Marsha helped him matte and place these prints on a special wall in the home. The wall of stories “with their settings full of detail and information about lifestyle, time, and place” developed Marsha’s inner eye. At four, she had her own easel; at nine, her parents gave her a Kodak Brownie.
Marsha’s mother, Afton, an exuberant, outgoing woman encouraged imaginative and artistic pursuits in her four daughters. An art career for Marsha seemed natural. “As a child, nothing was more exciting to me than a box of new crayons.” 
Marsha studied studio art, art history, and photography at UNC-Greensboro. She had to learn her craft, and in 1968 that meant physics, specifically, a Physics of Light class. “Our all-female class mixed darkroom chemicals from scratch in large cylindrical vats—stirring with paddles, wearing rubber aprons, gloves, and goggles,” Marsha recalls. A perfect negative and fine printing were very important.”
She transferred to the School of Art, now VCUarts, at Virginia Commonwealth University in Richmond, where she would be introduced to graphic design and hone her skills in photography and illustration. “I wanted my work to look like no other photography I’d seen. For several years, I avoided, as much as possible, studying other photographers in museums, galleries, and publications in my effort to ‘listen to myself.’ 
“Having said this, I confess I’ve always admired the work of two early female photographers: 19th century English photographer Julia Margaret Cameron and early 20th century American photographer Nell Dorr. Both photographed family and friends in home environments, much as I ended up doing.”
At VCU Marsha, a painter at heart, decided to mix paint and photography. “One day, I was sitting at my drawing board with an image of an old house with a garden on matte surface photography paper. I already had my watercolor palette on a white china plate full of colors I’d custom mixed for another project. I used a clean, very dense, tiny photographic sponge to control water as I stroked on color with sable brushes.”
During the 1970s, Marsha began a series that would win a Silver Medal at a juried show at the NC Museum of Art. The series, Ecstasy, stems from a visit to Virginia with friends. Four girls jump for joy on a mountaintop, all flinging their long hair back at the same moment. 
“As one of four sisters, these Ecstasy images have special meaning for me. They conveyed exhilaration, freedom, happiness and energy. This feeling represented me, a self-portrait I suppose.”
Today, she finishes her black and white images with watercolors, pastels, colored pencils, and oils. It’s painstaking, no computers involved.
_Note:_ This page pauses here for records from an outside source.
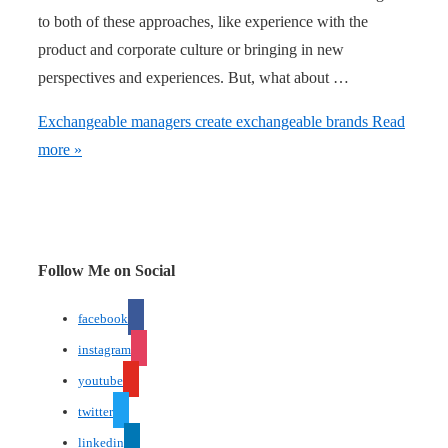
to both of these approaches, like experience with the
product and corporate culture or bringing in new
perspectives and experiences. But, what about …
Exchangeable managers create exchangeable brands
Read
more »
Follow Me on Social
facebook
instagram
youtube
twitter
linkedin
Each photo can take up to 30 hours. “With hand coloring, I love being able to soften and mute color and be inventive.”
Much of her fine art portraiture has been of children. “For me, it was best to stage in their space, to collaborate with the children and use some of their ideas to develop my ‘storytelling.’ ”
“When I married at 33 and had children, I spent many hours in my darkroom or coloring in my home studio after the kids were in bed at night.”
Marsha sacrificed to keep making art: freelancing graphic design and waitressing, photographing, and writing a column for the Richmond Times-Dispatch. “The fine art photography rarely supported itself. I did what I felt drawn to, not to what I deemed practical as a career. I never ‘decided’ to be a photographer or an artist. I simply couldn’t resist the pull it had on me.”